Recuerdo que el pasaje estaba confirmado solamente hasta Los Angeles. El tramo hasta Tokio era vía Varig y figuraba en lista de espera. Ante la incertidumbre ocupé la plaza de un uruguayo que integraba un tour de compatriotas, llevado por un representante oriental, pero que no había renovado su pasaporte, desconociendo tal trámite, en un vuelo que hacía escala en San Francisco y que debía cambiar al arribar a la ciudad californiana. La primera buena noticia es que me tocó compartir pasaje con el querido (Héctor Hugo)) “Negro” Cardozo.
Tuve un contratiempo, me perdí en el aeropuerto de Los Angeles en una conexión. Menos mal que el contacto se apiadó de mí y al grito de “argentino loco” me subió al avión que me esperaba para seguir viaje. A todo esto en la compañía brasileña ya me habían dicho que no disponían de lugar para Tokio. Eramos varios marplatenses. Además del colega Emilio “Yiyo” Arangio, que relató para otra emisora, Vicente “Cholo” Ciano y Julito Abraham. Con ellos compartimos el Hotel Shinagawa y las extrañas costumbres de ese país. Una noche fuimos a un Casino con el cordobés Víctor Brizuela. Ganamos en casi todas las bolas. A nuestro lado había un japonesito que transpiraba y se secaba el sudor con un pañuelo. Convencidos que nos llevábamos una fortuna, acudimos expectantes a la caja, donde una señorita nos entregó unas fichas y nos dijo que eran para jugar la próxima vez. Nos explicó que no se jugaba por plata. Entonces, Brizuela lo miro al japonés que seguía ahí, y ofuscado le dijo.. .”Y vos de qué transpiras…?” El orden y el respeto eran admirables. Solíamos compartir el subte con Enrique Macaya Márquez y Mauro Viale, de ATC. Al terminar cada viaje, previo paso por los molinetes, el control se cumplía con rigor, verificando si el boleto coincidía con el tramo abonado. A nadie del lugar se le ocurría evadir las reglas. Otro hecho que nos llamó la atención fue el recibimiento y el afecto de los empleados de los negocios, que nos atendían descontando la posibilidad de un robo y dejando todo al alcance de la mano.
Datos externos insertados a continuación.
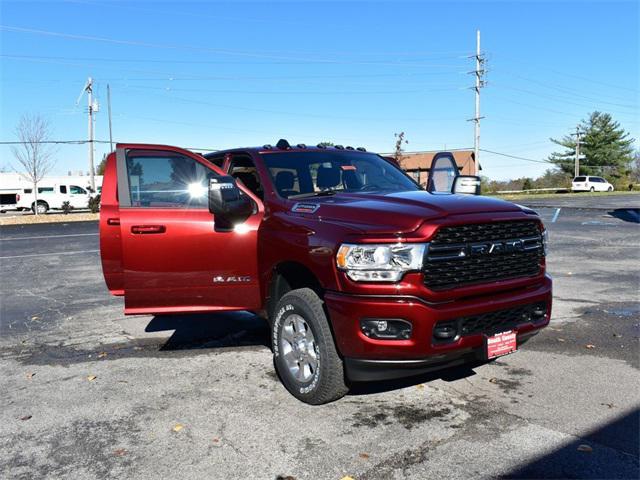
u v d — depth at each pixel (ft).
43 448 11.98
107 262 15.74
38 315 24.91
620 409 13.20
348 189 16.93
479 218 12.59
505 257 13.21
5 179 143.74
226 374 16.34
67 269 39.68
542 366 16.29
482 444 11.59
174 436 12.37
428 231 11.91
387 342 11.92
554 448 11.35
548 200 130.62
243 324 22.12
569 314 22.43
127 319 23.61
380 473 10.57
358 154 19.24
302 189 16.56
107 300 28.02
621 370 15.90
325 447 11.66
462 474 10.45
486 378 15.37
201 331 21.24
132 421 13.23
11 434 12.70
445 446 11.55
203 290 15.67
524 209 13.92
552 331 19.97
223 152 19.30
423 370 12.44
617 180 237.66
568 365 16.37
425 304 11.85
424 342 11.85
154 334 21.03
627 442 11.56
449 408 13.44
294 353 14.30
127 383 15.80
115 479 10.64
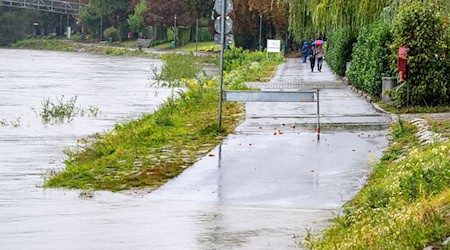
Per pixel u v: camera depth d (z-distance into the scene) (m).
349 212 19.11
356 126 37.94
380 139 33.53
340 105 47.84
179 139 35.41
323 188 24.06
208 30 197.00
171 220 19.56
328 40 109.25
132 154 31.59
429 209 15.30
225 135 36.12
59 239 17.25
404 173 21.03
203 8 172.25
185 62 92.88
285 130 37.22
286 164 28.28
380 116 41.25
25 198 23.58
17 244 16.75
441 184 19.05
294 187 24.30
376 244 14.45
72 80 95.44
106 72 116.56
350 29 51.34
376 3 46.59
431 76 41.69
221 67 37.31
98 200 23.05
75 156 35.00
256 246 16.45
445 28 41.69
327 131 36.56
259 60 125.31
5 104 63.31
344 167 27.39
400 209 17.27
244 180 25.66
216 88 61.94
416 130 33.44
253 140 34.34
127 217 20.02
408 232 14.45
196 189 24.50
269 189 24.17
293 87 65.44
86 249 16.25
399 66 41.88
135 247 16.41
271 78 80.25
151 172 27.22
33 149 38.72
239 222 19.28
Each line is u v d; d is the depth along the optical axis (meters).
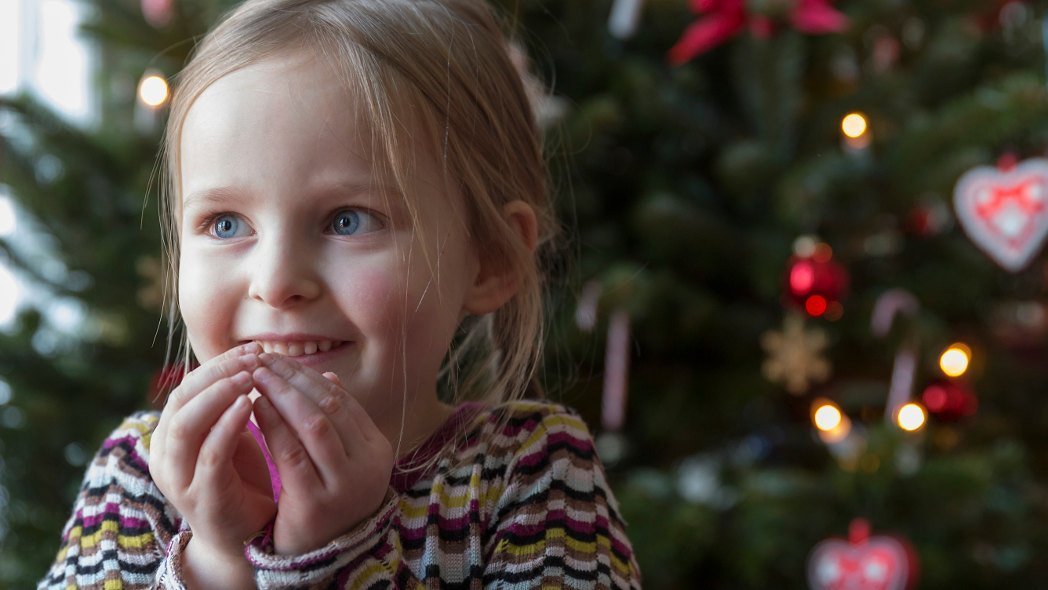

El clásico rioplatense -en la semifinal- fue un cruce muy especial, bajo la lluvia en el Estadio Nacional de Tokio. Con mi homónimo el colega uruguayo Víctor Hugo hicimos una apuesta sobre el ganador. Acompañado por su comentarista (Poyet) llegó a su cabina con la bandera de su país. Quien arribó “lesionado” al Mundial fue el enviado de “El Gráfico”, Héctor Vega Onesime, como consecuencia de una desafortunada acción en las playas de Hawai. Por eso colaboramos con él como para que nada faltara en tan importante medio. El día de la consagración compartimos contacto telefónico con Muñoz, desde Radio Rivadavia, y Maradona y Menotti desde ese vestuario enloquecido por el festejo y el griterío en Tokio. Por la diferencia horaria, los partidos eran en el amanecer argentino, de allí que en la radio popularizamos una frase que era casi una carta de presentación en cada conquista: “¡Levántese contento, país!” Una vez más el fútbol nos entregaba la sonrisa ausente. Nuevamente los dictadores aprovechaban el momento para disimular los atropellos y violaciones, tratando de adueñarse de todo a través del genio de Maradona y los goles de Ramón, como un año antes había sido con Kempes… Poder cumplir con la vuelta olímpica era una imperiosa necesidad para quienes compartimos la misión del sub 20.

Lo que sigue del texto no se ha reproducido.